Vanderhaeghen'e göre deneylerinin sonucu açık: "Metabolik hız, gelişimsel zamanlamayı yönlendiriyor."

Ancak metabolizma diğer tüm hücresel süreçlerin yukarı yöndeki düzenleyicisi olsa bile, bu farklılıkların genetik düzenlemeye geri dönmesi gerekir. Mitokondrinin, gelişimsel genlerin veya proteinlerin yapımı, bakımı ve geri dönüştürülmesiyle ilgili mekanizmalarda yer alan genlerin ekspresyonunun zamanlamasını etkilemesi mümkündür.

Vanderhaeghen'in spekülasyonlarından biri, mitokondriden gelen metabolitlerin, genomlardaki katlanmış DNA'yı yoğunlaştıran veya genişleten ve böylece protein oluşturmak üzere kopyalanabilen süreç için gerekli olduğudur. Belki de bu metabolitlerin transkripsiyon hızını sınırladığını ve küresel olarak gen düzenleyici ağların açılıp kapanma hızını belirlediğini öne sürdü. Ancak bu, deneysel olarak açıklanması gereken yalnızca bir fikir.
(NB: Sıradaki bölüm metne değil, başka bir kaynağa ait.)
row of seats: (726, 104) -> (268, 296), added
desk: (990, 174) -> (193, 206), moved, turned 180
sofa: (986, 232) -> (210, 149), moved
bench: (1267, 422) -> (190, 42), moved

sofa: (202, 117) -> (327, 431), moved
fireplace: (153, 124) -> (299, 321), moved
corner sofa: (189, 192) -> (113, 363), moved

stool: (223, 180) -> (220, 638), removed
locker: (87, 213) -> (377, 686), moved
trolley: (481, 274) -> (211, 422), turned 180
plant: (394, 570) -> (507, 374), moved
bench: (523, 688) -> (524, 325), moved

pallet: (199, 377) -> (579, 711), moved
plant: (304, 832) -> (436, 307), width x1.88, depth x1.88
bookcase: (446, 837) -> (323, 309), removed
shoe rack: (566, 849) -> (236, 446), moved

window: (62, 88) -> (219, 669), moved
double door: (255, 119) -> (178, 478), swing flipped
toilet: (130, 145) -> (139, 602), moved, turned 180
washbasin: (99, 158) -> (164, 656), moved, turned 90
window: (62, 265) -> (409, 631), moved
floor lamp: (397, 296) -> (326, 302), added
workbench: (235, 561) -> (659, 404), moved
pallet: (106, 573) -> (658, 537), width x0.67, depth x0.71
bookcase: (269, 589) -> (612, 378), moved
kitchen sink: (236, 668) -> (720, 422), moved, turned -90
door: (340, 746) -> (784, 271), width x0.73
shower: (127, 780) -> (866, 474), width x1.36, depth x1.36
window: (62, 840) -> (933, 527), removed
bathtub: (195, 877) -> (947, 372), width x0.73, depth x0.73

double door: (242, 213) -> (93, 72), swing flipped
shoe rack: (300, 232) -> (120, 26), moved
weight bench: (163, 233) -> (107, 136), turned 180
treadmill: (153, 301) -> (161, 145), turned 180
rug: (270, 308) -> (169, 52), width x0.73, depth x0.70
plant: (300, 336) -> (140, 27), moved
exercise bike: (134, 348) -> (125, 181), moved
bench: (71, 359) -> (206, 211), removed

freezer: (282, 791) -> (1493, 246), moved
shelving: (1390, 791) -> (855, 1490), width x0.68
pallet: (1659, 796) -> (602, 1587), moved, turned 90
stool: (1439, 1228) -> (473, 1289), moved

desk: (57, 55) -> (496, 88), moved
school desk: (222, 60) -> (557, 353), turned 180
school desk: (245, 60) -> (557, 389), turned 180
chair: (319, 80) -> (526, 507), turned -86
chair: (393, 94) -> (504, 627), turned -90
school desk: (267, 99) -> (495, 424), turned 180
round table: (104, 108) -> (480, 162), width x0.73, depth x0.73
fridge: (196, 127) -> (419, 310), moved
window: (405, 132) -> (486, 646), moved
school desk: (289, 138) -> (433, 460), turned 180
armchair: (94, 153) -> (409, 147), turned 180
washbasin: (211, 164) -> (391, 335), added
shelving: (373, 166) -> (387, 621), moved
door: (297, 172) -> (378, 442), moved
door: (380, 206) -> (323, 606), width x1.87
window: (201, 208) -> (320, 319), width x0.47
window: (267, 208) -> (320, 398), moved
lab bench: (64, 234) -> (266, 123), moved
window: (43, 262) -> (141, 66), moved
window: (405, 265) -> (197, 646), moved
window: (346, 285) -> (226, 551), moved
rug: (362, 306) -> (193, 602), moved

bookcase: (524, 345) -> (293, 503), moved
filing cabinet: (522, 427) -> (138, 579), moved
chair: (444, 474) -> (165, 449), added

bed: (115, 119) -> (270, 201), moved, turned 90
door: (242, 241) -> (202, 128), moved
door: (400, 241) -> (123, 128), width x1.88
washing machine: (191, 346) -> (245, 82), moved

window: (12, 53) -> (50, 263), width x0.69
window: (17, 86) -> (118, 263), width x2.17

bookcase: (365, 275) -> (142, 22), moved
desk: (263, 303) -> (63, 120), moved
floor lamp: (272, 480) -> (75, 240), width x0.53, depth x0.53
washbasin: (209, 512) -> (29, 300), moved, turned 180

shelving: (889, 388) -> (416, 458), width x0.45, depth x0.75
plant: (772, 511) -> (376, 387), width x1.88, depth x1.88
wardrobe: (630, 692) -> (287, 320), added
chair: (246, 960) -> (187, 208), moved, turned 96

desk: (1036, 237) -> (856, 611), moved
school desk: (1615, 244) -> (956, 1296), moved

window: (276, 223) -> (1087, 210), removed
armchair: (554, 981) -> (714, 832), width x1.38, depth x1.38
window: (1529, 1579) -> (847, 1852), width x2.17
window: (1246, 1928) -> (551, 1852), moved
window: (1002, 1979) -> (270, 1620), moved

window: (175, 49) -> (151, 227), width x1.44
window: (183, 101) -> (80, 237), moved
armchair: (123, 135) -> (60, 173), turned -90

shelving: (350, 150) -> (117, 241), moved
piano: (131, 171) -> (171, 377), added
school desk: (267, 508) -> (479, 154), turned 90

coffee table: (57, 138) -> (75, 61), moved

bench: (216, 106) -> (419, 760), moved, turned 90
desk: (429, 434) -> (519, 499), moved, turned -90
Ayrıca mitokondriyi neyin harekete geçirdiği sorusu da var. Diaz Cuadros, cevabın DNA'da olması gerektiğini düşünüyor: "Genomlarının bir yerinde, fare ile insan arasında, gelişim hızındaki bu farklılığı kodlayan bir dizi farklılığı olmalı."

"Bu farkın nerede olduğu hakkında hala bir fikrimiz yok" dedi. "Ne yazık ki hâlâ bundan çok uzaktayız."

Bu cevabı bulmak zaman alabilir ve mitokondriyal saat gibi bilimsel ilerleme de kendine has bir tempoda ilerler.

Düzeltmeler, 18 Eylül 2023
Giriş bölümünde, gelişim temposunu yönlendirmeye yardımcı olan şeyin genel metabolizma hızı değil, gen ekspresyonu hızı olduğunu açıklığa kavuşturmak için bir cümle revize edildi. Makale aynı zamanda kök hücre hayvanat bahçesindeki hangi türlerin en hızlı ve en yavaş segmentasyon saati salınımlarına sahip olduğunu düzeltecek şekilde güncellendi.